Think Tax Havens – Isle of Man and the Cayman Islands are divine places where you can incorporate Companies and never get audited beyond a level. Swiss Banks, till recently, had a ‘sacred veil’ of never disclosing its account holders. Bitcoins has taken the business of currency exchange to another level. So why not a new business model of ‘snoop-proof communication’ where no one (not even the SnoopTech entrepreneurs I proposed above) can ever discover what you are upto?
Entrepreneur Takeaway: Service the supply side! Think of building the ‘SSC’ – Super Secret Cloud that consumers could spend 1$ a month to use to store everything they wanted from ever getting discovered?
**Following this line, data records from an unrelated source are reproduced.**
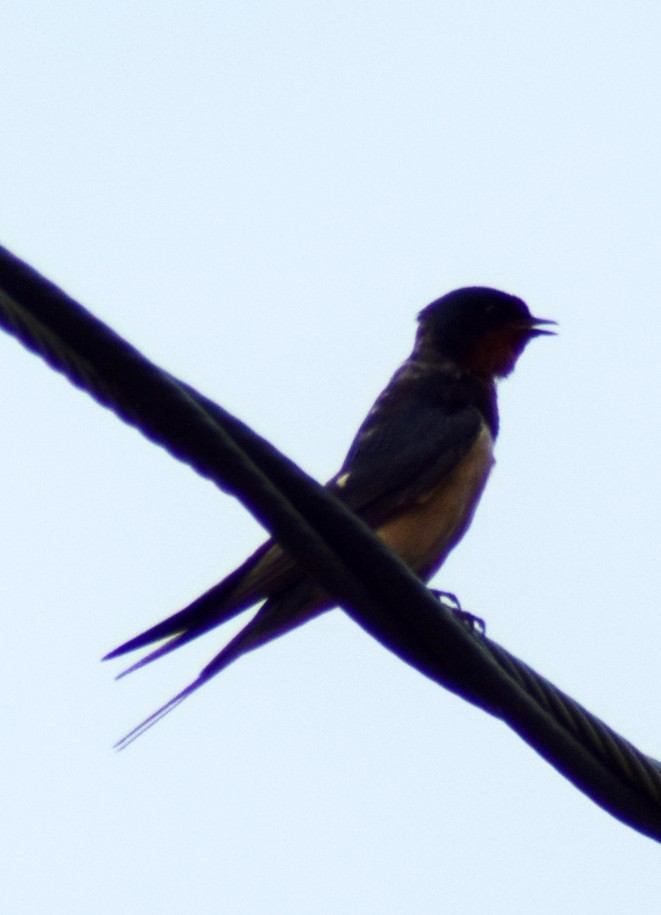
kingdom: Animalia
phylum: Chordata
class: Aves
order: Passeriformes
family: Hirundinidae
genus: Hirundo
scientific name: Hirundo rustica
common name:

Don’t you think 1 million users (in a world of 3 billion Internet population) would sign up the first month?
3. Digital Escrow Agent:
Apple and the FBI have already spent millions on litigating this simple yet incredibly significant case. I am not sure if the FBI will simply shrug its shoulders and say “okay, we give up”. The lawyers are going to make a windfall on this one.
While this is a heavy-duty case, be sure of many more to follow.
Entrepreneur Takeaway: Can there be a Business Case of setting up a ‘Digital Escrow’ service? Think being in between Demand and Supply. Real world Escrow Services are million dollar businesses in the world. Any large transaction in the world where ‘value is exchanged’ is routinely routed via Escrow Agents who in turn are governed by a fine set of rule and regulations.
What is the future of The Escrow Agent? Storing Digital Value obviously. Someone is going to create soon!
What are your takeaways of this case and how do you suggest leveraging it?